L’emergere casuale del nome di Bergoglio dalle urne diventò un punto riferimento per gli scrutini successivi.
Apparve evidente che l'arcivescovo di Milano, Angelo Scola, aveva meno voti di quelli che gli venivano attribuiti, comunque mai superiori a quota trenta preferenze.
Già dalla seconda votazione, e in modo sensibile nella terza e nella quarta, i cosiddetti voti “curiali” si spostarono da Scherer a Bergoglio. A quel punto il primate dell’Argentina diventò il candidato convinto anche del nutrito gruppo di elettori del Nord America. Bergoglio si fermava a cinquanta preferenze.
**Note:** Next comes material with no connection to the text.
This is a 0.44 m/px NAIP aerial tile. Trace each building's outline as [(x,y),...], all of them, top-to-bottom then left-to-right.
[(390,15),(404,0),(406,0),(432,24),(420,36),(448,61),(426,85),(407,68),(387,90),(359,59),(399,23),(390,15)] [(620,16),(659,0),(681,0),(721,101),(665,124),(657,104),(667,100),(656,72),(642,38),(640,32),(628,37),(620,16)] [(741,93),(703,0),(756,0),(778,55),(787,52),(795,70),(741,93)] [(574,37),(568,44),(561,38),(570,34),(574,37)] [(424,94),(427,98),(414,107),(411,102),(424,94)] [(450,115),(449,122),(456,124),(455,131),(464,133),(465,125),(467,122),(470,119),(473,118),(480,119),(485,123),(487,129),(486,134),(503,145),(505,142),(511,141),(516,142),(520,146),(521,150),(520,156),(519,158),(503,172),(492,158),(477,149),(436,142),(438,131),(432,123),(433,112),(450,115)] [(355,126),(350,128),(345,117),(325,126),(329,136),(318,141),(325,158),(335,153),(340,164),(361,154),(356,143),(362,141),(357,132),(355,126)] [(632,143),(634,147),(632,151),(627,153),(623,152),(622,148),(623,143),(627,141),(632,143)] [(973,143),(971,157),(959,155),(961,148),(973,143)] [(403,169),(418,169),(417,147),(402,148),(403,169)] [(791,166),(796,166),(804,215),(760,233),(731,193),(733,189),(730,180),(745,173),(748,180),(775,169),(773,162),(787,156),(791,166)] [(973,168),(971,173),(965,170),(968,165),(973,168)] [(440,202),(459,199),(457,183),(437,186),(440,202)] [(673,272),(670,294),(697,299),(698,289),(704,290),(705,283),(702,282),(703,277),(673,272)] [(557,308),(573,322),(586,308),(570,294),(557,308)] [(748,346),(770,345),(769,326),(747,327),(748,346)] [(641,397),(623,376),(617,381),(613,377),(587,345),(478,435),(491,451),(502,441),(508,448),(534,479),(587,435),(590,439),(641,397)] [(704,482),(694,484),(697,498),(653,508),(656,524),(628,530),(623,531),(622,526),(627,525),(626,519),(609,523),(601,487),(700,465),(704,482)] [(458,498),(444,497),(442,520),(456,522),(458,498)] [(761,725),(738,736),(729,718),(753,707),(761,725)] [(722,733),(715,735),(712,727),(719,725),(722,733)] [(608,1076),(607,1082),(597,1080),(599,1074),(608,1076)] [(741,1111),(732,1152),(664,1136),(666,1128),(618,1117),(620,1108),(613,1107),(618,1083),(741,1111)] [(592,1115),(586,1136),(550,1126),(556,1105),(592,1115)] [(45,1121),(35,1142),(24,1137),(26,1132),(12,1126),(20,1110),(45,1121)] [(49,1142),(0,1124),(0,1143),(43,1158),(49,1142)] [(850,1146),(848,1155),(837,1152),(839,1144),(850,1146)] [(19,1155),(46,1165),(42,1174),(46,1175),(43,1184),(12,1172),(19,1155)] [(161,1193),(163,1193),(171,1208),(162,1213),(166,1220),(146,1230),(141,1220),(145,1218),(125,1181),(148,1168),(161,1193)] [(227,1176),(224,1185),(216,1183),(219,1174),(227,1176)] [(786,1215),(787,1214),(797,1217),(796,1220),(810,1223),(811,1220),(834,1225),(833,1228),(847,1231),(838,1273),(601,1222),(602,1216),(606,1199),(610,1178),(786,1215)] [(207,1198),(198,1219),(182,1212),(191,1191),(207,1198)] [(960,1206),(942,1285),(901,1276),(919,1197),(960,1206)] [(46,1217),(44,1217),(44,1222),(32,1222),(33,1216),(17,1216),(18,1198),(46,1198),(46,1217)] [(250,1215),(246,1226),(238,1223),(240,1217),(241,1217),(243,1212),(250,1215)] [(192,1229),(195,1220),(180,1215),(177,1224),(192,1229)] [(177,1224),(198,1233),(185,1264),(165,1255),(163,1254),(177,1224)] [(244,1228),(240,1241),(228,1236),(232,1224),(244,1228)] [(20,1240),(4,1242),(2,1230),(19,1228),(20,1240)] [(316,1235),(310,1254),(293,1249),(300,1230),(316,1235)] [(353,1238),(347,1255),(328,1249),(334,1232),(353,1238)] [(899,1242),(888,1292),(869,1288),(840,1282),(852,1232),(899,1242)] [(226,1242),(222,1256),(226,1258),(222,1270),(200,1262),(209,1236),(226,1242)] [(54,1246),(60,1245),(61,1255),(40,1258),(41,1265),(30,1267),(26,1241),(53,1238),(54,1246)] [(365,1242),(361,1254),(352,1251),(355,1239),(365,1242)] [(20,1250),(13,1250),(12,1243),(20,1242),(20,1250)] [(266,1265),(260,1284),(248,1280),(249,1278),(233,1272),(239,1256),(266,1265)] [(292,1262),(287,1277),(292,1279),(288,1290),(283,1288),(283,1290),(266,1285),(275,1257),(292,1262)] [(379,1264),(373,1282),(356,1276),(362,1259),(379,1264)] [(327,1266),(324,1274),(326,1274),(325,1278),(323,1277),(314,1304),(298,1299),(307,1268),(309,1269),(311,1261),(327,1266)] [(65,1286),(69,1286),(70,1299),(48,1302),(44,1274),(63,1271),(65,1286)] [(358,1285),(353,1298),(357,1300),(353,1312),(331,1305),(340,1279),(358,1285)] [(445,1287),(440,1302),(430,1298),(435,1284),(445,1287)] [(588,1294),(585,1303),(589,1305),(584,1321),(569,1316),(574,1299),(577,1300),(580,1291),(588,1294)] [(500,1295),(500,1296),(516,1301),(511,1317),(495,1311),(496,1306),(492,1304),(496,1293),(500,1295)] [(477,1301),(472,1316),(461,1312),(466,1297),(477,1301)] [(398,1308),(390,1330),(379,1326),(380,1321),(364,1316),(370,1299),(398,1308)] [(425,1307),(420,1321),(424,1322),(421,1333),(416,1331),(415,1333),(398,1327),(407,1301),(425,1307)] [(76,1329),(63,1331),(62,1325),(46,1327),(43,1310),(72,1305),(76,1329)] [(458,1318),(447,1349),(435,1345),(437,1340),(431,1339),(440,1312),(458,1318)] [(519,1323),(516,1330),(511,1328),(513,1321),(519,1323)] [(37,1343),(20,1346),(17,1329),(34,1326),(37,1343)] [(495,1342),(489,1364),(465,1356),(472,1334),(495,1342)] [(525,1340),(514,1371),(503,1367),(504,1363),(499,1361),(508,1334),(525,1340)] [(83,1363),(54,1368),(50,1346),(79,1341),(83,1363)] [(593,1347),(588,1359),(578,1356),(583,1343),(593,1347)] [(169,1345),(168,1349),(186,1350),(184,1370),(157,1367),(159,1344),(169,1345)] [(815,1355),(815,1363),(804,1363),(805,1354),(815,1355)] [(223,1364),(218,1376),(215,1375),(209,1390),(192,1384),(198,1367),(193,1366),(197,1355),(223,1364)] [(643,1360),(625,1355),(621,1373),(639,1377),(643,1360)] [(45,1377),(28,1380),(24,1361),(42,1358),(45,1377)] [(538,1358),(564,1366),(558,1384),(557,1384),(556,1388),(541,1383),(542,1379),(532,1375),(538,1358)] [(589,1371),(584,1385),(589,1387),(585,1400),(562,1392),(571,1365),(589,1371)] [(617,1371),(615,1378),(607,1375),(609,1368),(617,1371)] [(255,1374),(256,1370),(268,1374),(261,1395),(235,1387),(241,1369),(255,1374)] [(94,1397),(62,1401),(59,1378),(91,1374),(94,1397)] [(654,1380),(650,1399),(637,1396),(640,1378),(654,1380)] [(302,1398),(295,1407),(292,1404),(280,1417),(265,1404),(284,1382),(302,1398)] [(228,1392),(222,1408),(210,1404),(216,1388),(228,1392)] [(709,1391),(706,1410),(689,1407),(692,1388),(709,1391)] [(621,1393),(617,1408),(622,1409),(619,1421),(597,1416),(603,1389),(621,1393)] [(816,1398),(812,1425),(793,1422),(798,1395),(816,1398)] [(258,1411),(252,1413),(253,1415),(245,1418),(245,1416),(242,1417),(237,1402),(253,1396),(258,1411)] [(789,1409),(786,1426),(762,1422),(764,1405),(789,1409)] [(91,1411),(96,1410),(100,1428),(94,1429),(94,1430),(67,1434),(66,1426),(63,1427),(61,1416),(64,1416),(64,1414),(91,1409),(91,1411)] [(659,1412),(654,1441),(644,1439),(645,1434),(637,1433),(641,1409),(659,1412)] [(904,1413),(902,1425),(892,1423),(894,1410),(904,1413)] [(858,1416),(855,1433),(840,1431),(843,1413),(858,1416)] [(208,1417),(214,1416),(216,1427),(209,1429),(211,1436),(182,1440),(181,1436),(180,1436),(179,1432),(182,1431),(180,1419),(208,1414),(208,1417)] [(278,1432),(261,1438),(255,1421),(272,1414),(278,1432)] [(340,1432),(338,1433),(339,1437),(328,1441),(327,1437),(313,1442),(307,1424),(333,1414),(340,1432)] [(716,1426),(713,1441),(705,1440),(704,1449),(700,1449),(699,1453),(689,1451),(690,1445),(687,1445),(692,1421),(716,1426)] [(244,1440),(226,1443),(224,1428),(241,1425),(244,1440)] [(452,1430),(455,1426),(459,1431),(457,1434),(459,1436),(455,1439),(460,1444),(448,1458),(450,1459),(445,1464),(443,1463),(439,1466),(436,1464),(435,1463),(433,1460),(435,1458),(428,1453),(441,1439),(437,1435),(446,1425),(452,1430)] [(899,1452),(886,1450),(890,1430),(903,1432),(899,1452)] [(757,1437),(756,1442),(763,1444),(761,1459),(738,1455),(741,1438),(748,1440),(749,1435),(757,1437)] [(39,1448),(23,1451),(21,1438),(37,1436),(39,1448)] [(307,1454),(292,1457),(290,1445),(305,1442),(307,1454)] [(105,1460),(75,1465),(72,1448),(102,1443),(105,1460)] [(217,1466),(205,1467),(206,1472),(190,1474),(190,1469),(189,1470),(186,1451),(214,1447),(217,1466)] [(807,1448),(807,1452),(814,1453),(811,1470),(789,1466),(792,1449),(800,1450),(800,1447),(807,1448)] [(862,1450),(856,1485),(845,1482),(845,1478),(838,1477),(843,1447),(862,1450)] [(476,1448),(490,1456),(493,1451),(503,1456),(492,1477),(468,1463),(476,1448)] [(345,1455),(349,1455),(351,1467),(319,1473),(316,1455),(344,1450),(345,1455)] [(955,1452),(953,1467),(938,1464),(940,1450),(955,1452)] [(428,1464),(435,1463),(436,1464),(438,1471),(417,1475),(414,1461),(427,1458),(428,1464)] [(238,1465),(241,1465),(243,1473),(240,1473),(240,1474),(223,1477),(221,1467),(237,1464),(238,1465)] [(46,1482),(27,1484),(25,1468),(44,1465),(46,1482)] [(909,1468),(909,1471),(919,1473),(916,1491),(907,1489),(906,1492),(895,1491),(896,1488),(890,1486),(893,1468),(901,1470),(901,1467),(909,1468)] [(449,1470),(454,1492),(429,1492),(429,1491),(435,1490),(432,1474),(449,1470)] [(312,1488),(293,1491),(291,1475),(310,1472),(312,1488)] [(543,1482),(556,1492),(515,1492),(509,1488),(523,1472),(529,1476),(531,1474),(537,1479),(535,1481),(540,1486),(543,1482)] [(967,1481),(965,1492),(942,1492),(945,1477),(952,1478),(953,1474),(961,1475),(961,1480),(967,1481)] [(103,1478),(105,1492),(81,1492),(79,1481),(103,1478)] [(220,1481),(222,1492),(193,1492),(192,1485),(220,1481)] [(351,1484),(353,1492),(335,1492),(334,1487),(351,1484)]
Fra la quarta e la quinta e decisiva votazione ci fu la pausa tecnica del conclave, quella decisiva in cui i grandi elettori si parlarono. Serpeggiava la paura di dare l’immagine di una Chiesa gravemente divisa.
«Abbiamo bisogno di un Santo», si disse all’unanimità in conclave, «e chi lo è più di noi?». Risposta: «Bergoglio», venerato in patria come un vero santo vivente, e forse l’ultimo dei grandi all’interno del conclave. Appurato per vie dirette che questa volta non avrebbe rifiutato come accadde nel 2005, nella quinta votazione ci fu il plebiscito che ha eletto Francesco I.
Su 114 votanti, Bergoglio, superò quota 90 voti. Una acclamazione.